Land records are valuable for genealogical research because they may provide evidence of where an ancestor lived or owned property, the length of residence, any movement in location, and the given name of the spouse. Many times, when a man purchased land in a new area, the former county or state of residence would be mentioned in a deed. Old county’s deed books are another source for locating ancestors because they give clues on when land was sold. Land records also show family relationships in the case of father selling to a son, or a mother selling to her children before remarriage. Also, the names of adjacent landowners are important in genealogical research. Families may have relatives living close to their homestead or neighbors that are familiar to you.
Homestead Records are extremely detailed in nature. The process of obtaining a patent, or title resulted in detailed land records. These are called land-entry case files, which include the building of housing, wells, crops, cleared trees and fences. Some mention other family members who lived on the land. If the claimant died, the next of kin, a widow or heir, would be listed along with an explanation of the relationship to the claimant and the date of death of the claimant. Land entry files are located in the National Archives in Washington, D.C.
────────
Work instruction 1: From the land records passage, extract the text between "Land records are" and "familiar to you.", inclusive.
Work instruction 2: According to the opening sentence of the land records passage, what kinds of evidence can land records provide? List every one.

Records supplied:
────────
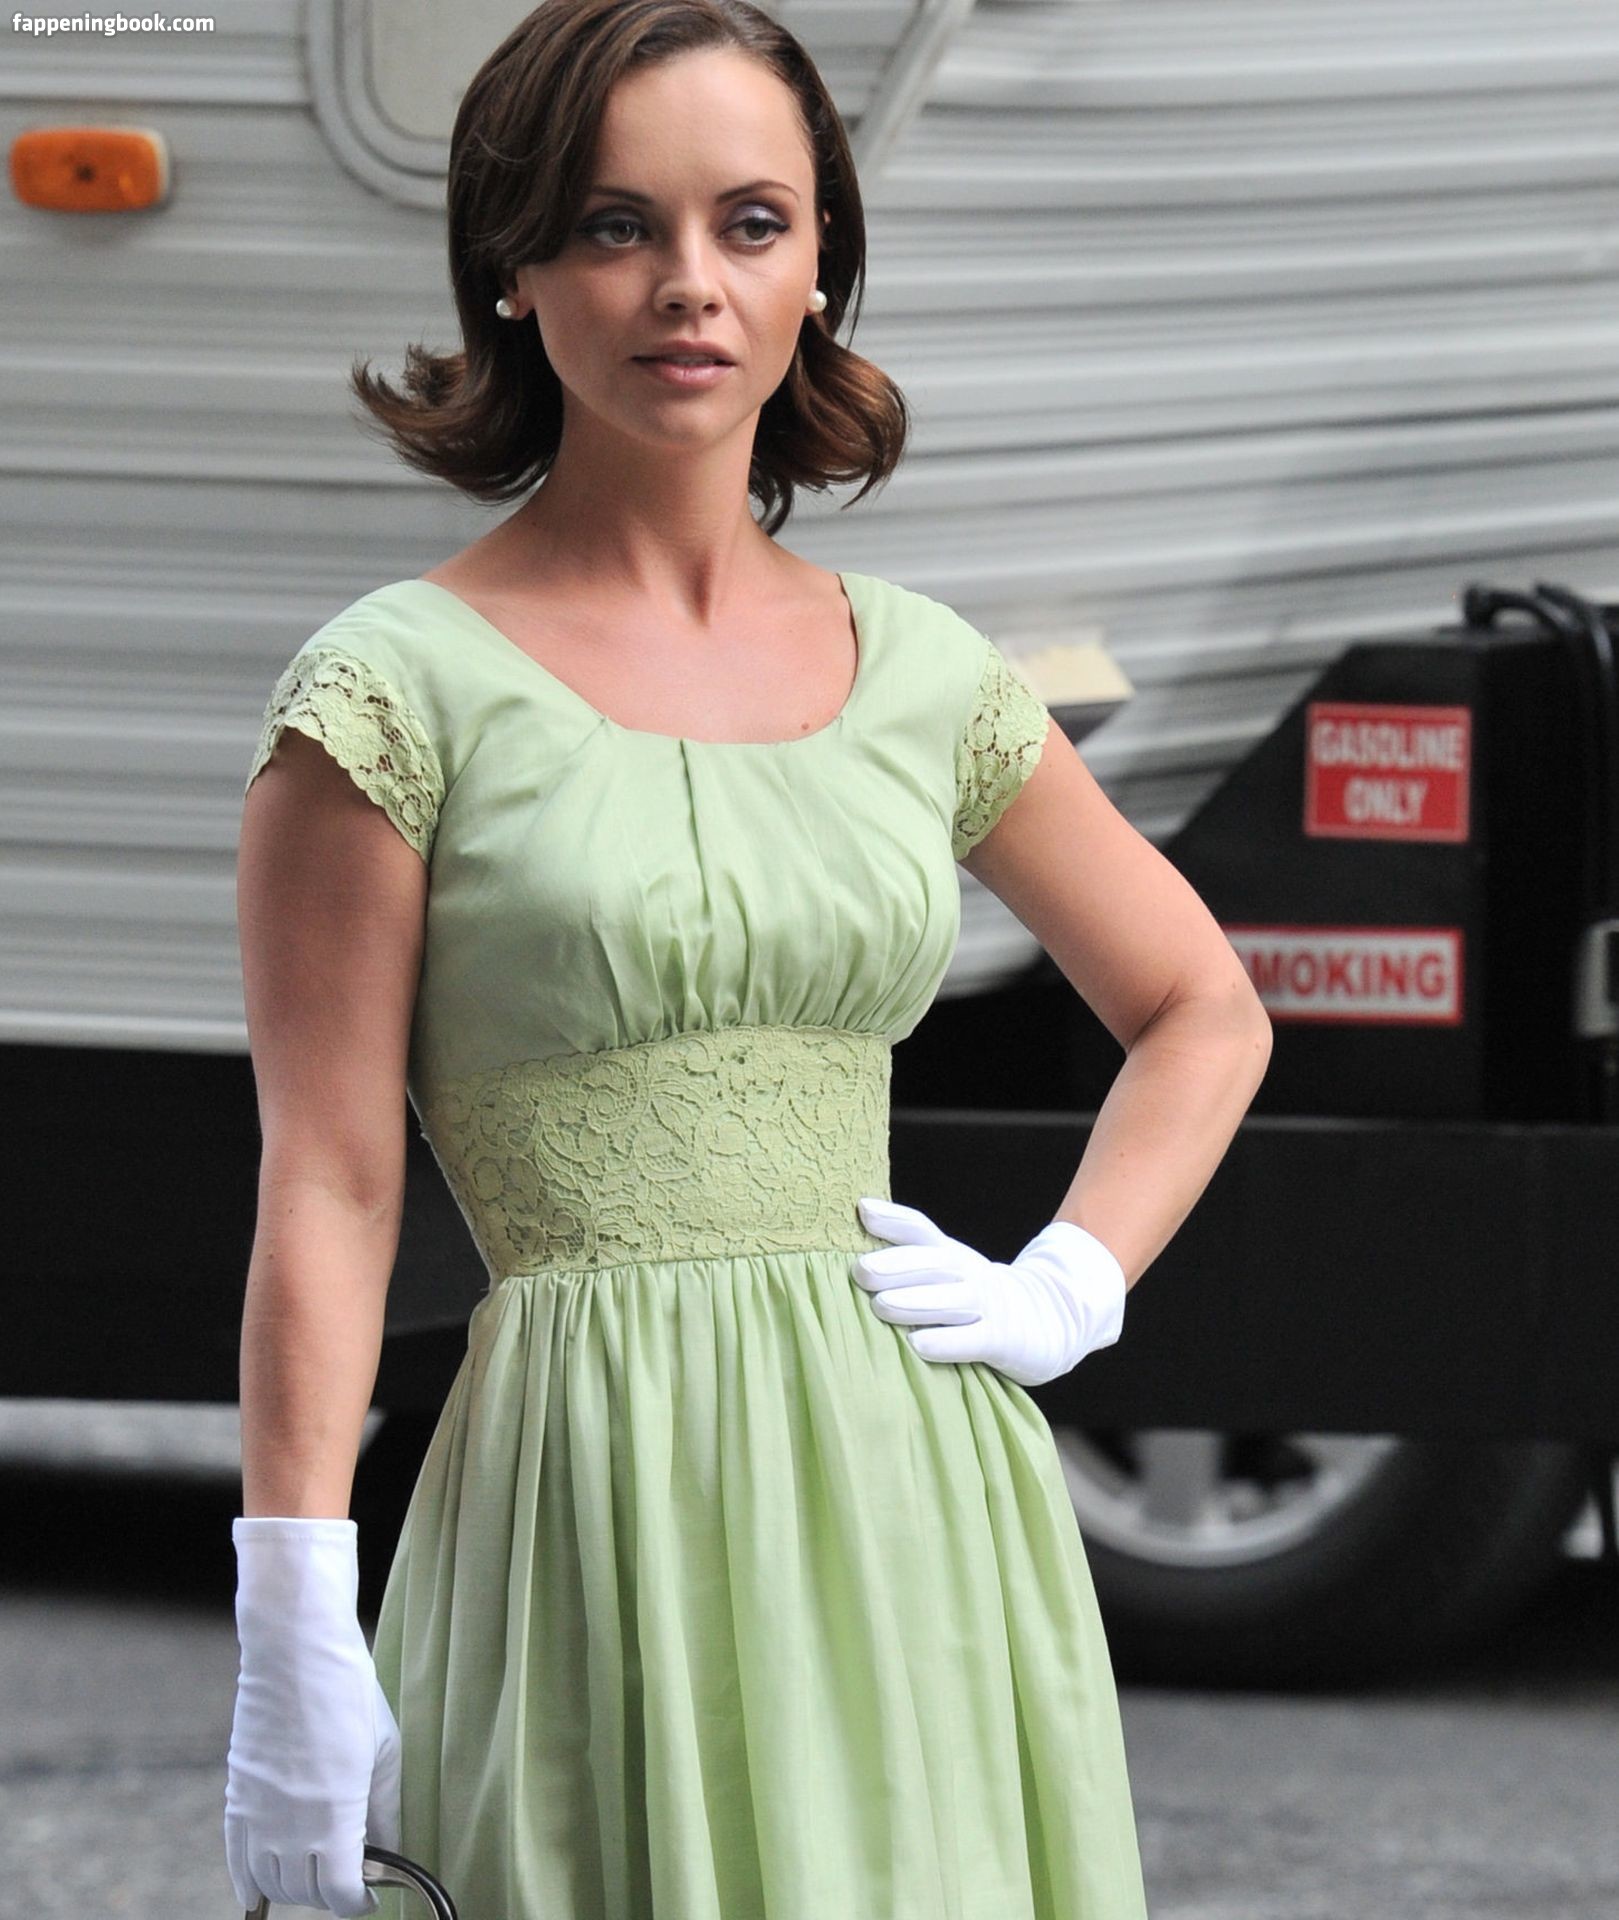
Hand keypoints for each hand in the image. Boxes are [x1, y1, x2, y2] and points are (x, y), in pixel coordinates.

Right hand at [224, 1516, 401, 1916]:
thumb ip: (386, 1811)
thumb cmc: (349, 1693)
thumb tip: (392, 1852)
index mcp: (333, 1817)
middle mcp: (288, 1826)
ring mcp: (256, 1814)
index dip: (358, 1902)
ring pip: (269, 1883)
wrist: (294, 1650)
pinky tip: (258, 1896)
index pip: (340, 1893)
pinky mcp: (235, 1796)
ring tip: (316, 1876)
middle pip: (304, 1892)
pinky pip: (234, 1861)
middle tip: (350, 1878)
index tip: (371, 1896)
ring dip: (293, 1890)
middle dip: (331, 1894)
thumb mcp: (384, 1751)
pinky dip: (247, 1885)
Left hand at [851, 1196, 1126, 1386]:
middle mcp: (969, 1274)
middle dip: (897, 1265)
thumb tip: (854, 1242)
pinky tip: (918, 1344)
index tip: (862, 1210)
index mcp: (952, 1255)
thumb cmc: (976, 1298)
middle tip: (860, 1271)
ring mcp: (988, 1306)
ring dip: (916, 1301)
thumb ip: (908, 1259)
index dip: (894, 1218)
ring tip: (880, 1306)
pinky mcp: (1002, 1340)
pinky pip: (973, 1340)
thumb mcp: (947, 1271)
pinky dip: (946, 1342)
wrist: (1047, 1320)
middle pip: (935, 1263)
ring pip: (953, 1300)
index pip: (923, 1229)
────────
Written answer 1:
Land records are valuable for genealogical research because they may provide evidence of where an ancestor lived or owned property, the length of residence, any movement in location, and the given name of the spouse. Many times, when a man purchased land in a new area, the former county or state of residence would be mentioned in a deed. Old county’s deed books are another source for locating ancestors because they give clues on when land was sold. Land records also show family relationships in the case of father selling to a son, or a mother selling to her children before remarriage. Also, the names of adjacent landowners are important in genealogical research. Families may have relatives living close to their homestead or neighbors that are familiar to you.

Written answer 2:
- Where an ancestor lived or owned property
- The length of residence
- Any movement in location
- The given name of the spouse